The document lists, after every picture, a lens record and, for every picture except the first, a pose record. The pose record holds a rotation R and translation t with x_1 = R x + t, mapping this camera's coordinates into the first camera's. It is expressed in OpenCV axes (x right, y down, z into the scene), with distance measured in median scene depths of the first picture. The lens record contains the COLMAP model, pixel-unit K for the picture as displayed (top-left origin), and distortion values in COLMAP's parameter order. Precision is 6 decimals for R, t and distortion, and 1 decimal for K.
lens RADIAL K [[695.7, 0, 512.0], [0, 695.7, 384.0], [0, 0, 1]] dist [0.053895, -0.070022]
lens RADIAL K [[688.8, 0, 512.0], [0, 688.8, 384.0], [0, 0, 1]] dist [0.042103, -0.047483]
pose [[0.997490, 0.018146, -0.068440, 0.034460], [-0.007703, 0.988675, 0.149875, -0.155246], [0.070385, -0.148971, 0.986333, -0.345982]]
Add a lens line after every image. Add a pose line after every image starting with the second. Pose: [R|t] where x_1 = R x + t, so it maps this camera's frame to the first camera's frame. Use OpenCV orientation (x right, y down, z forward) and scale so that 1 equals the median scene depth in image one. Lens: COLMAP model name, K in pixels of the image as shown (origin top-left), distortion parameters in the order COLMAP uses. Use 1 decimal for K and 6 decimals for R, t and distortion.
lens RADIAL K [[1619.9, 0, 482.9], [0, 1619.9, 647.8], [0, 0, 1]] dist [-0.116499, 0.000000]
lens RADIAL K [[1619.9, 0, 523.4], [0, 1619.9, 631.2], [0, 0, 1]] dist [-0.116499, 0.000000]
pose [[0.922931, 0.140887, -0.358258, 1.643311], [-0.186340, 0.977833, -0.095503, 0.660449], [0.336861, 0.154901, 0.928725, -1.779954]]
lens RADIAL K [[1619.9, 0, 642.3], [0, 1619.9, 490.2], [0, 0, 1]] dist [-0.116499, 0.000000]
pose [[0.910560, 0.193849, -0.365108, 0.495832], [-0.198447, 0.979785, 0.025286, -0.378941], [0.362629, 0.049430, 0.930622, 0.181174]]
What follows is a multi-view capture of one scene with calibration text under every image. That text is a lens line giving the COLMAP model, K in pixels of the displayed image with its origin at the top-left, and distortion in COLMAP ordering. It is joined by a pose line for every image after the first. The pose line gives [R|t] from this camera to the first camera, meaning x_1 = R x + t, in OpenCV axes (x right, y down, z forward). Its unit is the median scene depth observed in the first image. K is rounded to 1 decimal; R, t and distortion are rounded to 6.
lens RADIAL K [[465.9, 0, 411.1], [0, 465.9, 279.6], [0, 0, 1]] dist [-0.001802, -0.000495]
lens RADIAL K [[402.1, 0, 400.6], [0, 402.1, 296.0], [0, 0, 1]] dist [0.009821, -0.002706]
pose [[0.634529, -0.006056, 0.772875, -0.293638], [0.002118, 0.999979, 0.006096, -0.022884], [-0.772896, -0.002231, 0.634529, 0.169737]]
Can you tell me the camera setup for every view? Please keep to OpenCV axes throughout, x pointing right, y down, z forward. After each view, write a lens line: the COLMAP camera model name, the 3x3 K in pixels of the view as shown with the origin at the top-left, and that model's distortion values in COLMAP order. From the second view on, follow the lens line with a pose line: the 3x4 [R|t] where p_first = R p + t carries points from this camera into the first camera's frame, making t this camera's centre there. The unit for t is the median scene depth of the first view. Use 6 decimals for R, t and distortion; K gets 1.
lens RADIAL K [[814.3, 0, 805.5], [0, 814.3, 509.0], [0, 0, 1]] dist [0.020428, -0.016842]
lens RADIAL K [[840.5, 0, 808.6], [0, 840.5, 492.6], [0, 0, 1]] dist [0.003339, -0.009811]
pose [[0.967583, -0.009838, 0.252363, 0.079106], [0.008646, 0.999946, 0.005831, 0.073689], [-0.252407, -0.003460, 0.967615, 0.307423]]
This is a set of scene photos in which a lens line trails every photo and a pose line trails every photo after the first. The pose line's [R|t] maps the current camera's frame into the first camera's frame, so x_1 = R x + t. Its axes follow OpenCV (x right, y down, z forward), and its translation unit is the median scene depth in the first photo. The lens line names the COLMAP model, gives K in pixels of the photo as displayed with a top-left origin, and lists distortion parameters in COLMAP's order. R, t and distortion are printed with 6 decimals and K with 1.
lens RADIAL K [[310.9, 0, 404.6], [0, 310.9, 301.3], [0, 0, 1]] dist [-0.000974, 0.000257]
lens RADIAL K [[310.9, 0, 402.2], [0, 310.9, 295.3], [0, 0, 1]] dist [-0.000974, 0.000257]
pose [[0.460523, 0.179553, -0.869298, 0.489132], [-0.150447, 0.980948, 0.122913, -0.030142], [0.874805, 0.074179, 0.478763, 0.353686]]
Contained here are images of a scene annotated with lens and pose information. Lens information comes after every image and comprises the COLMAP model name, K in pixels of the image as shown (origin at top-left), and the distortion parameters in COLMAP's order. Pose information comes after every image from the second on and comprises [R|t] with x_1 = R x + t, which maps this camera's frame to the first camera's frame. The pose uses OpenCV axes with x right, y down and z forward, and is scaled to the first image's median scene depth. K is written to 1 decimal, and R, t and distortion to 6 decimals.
——————
Task directions: Return every line of the material above, unchanged and in the same order.

Task solution:
The document lists, after every picture, a lens record and, for every picture except the first, a pose record. The pose record holds a rotation R and translation t with x_1 = R x + t, mapping this camera's coordinates into the first camera's. It is expressed in OpenCV axes (x right, y down, z into the scene), with distance measured in median scene depths of the first picture. The lens record contains the COLMAP model, pixel-unit K for the picture as displayed (top-left origin), and distortion values in COLMAP's parameter order. Precision is 6 decimals for R, t and distortion, and 1 decimal for K.
lens RADIAL K [[695.7, 0, 512.0], [0, 695.7, 384.0], [0, 0, 1]] dist [0.053895, -0.070022]
lens RADIAL K [[688.8, 0, 512.0], [0, 688.8, 384.0], [0, 0, 1]] dist [0.042103, -0.047483]
pose [[0.997490, 0.018146, -0.068440, 0.034460], [-0.007703, 0.988675, 0.149875, -0.155246], [0.070385, -0.148971, 0.986333, -0.345982]]
Add a lens line after every image. Add a pose line after every image starting with the second. Pose: [R|t] where x_1 = R x + t, so it maps this camera's frame to the first camera's frame. Use OpenCV orientation (x right, y down, z forward) and scale so that 1 equals the median scene depth in image one. Lens: COLMAP model name, K in pixels of the image as shown (origin top-left), distortion parameters in the order COLMAP uses. Use 1 decimal for K and 6 decimals for R, t and distortion.
lens RADIAL K [[1619.9, 0, 482.9], [0, 1619.9, 647.8], [0, 0, 1]] dist [-0.116499, 0.000000]
lens RADIAL K [[1619.9, 0, 523.4], [0, 1619.9, 631.2], [0, 0, 1]] dist [-0.116499, 0.000000]
pose [[0.922931, 0.140887, -0.358258, 1.643311], [-0.186340, 0.977833, -0.095503, 0.660449], [0.336861, 0.154901, 0.928725, -1.779954]]
lens RADIAL K [[1619.9, 0, 642.3], [0, 1619.9, 490.2], [0, 0, 1]] dist [-0.116499, 0.000000]
pose [[0.910560, 0.193849, -0.365108, 0.495832], [-0.198447, 0.979785, 0.025286, -0.378941], [0.362629, 0.049430, 0.930622, 0.181174]]
What follows is a multi-view capture of one scene with calibration text under every image. That text is a lens line giving the COLMAP model, K in pixels of the displayed image with its origin at the top-left, and distortion in COLMAP ordering. It is joined by a pose line for every image after the first. The pose line gives [R|t] from this camera to the first camera, meaning x_1 = R x + t, in OpenCV axes (x right, y down, z forward). Its unit is the median scene depth observed in the first image. K is rounded to 1 decimal; R, t and distortion are rounded to 6.
lens RADIAL K [[465.9, 0, 411.1], [0, 465.9, 279.6], [0, 0, 1]] dist [-0.001802, -0.000495]
lens RADIAL K [[402.1, 0, 400.6], [0, 402.1, 296.0], [0, 0, 1]] dist [0.009821, -0.002706]
pose [[0.634529, -0.006056, 0.772875, -0.293638], [0.002118, 0.999979, 0.006096, -0.022884], [-0.772896, -0.002231, 0.634529, 0.169737]]
Can you tell me the camera setup for every view? Please keep to OpenCV axes throughout, x pointing right, y down, z forward. After each view, write a lens line: the COLMAP camera model name, the 3x3 K in pixels of the view as shown with the origin at the top-left, and that model's distortion values in COLMAP order. From the second view on, follow the lens line with a pose line: the 3x4 [R|t] where p_first = R p + t carries points from this camera into the first camera's frame, making t this camera's centre there. The unit for t is the median scene depth of the first view. Use 6 decimals for R, t and distortion; K gets 1.
lens RADIAL K [[814.3, 0, 805.5], [0, 814.3, 509.0], [0, 0, 1]] dist [0.020428, -0.016842]
lens RADIAL K [[840.5, 0, 808.6], [0, 840.5, 492.6], [0, 0, 1]] dist [0.003339, -0.009811]
pose [[0.967583, -0.009838, 0.252363, 0.079106], [0.008646, 0.999946, 0.005831, 0.073689], [-0.252407, -0.003460, 0.967615, 0.307423]]
This is a set of scene photos in which a lens line trails every photo and a pose line trails every photo after the first. The pose line's [R|t] maps the current camera's frame into the first camera's frame, so x_1 = R x + t. Its axes follow OpenCV (x right, y down, z forward), and its translation unit is the median scene depth in the first photo. The lens line names the COLMAP model, gives K in pixels of the photo as displayed with a top-left origin, and lists distortion parameters in COLMAP's order. R, t and distortion are printed with 6 decimals and K with 1.
lens RADIAL K [[310.9, 0, 404.6], [0, 310.9, 301.3], [0, 0, 1]] dist [-0.000974, 0.000257]
lens RADIAL K [[310.9, 0, 402.2], [0, 310.9, 295.3], [0, 0, 1]] dist [-0.000974, 0.000257]
pose [[0.460523, 0.179553, -0.869298, 0.489132], [-0.150447, 0.980948, 0.122913, -0.030142], [0.874805, 0.074179, 0.478763, 0.353686]]
Contained here are images of a scene annotated with lens and pose information. Lens information comes after every image and comprises the COLMAP model name, K in pixels of the image as shown (origin at top-left), and the distortion parameters in COLMAP's order. Pose information comes after every image from the second on and comprises [R|t] with x_1 = R x + t, which maps this camera's frame to the first camera's frame. The pose uses OpenCV axes with x right, y down and z forward, and is scaled to the first image's median scene depth. K is written to 1 decimal, and R, t and distortion to 6 decimals.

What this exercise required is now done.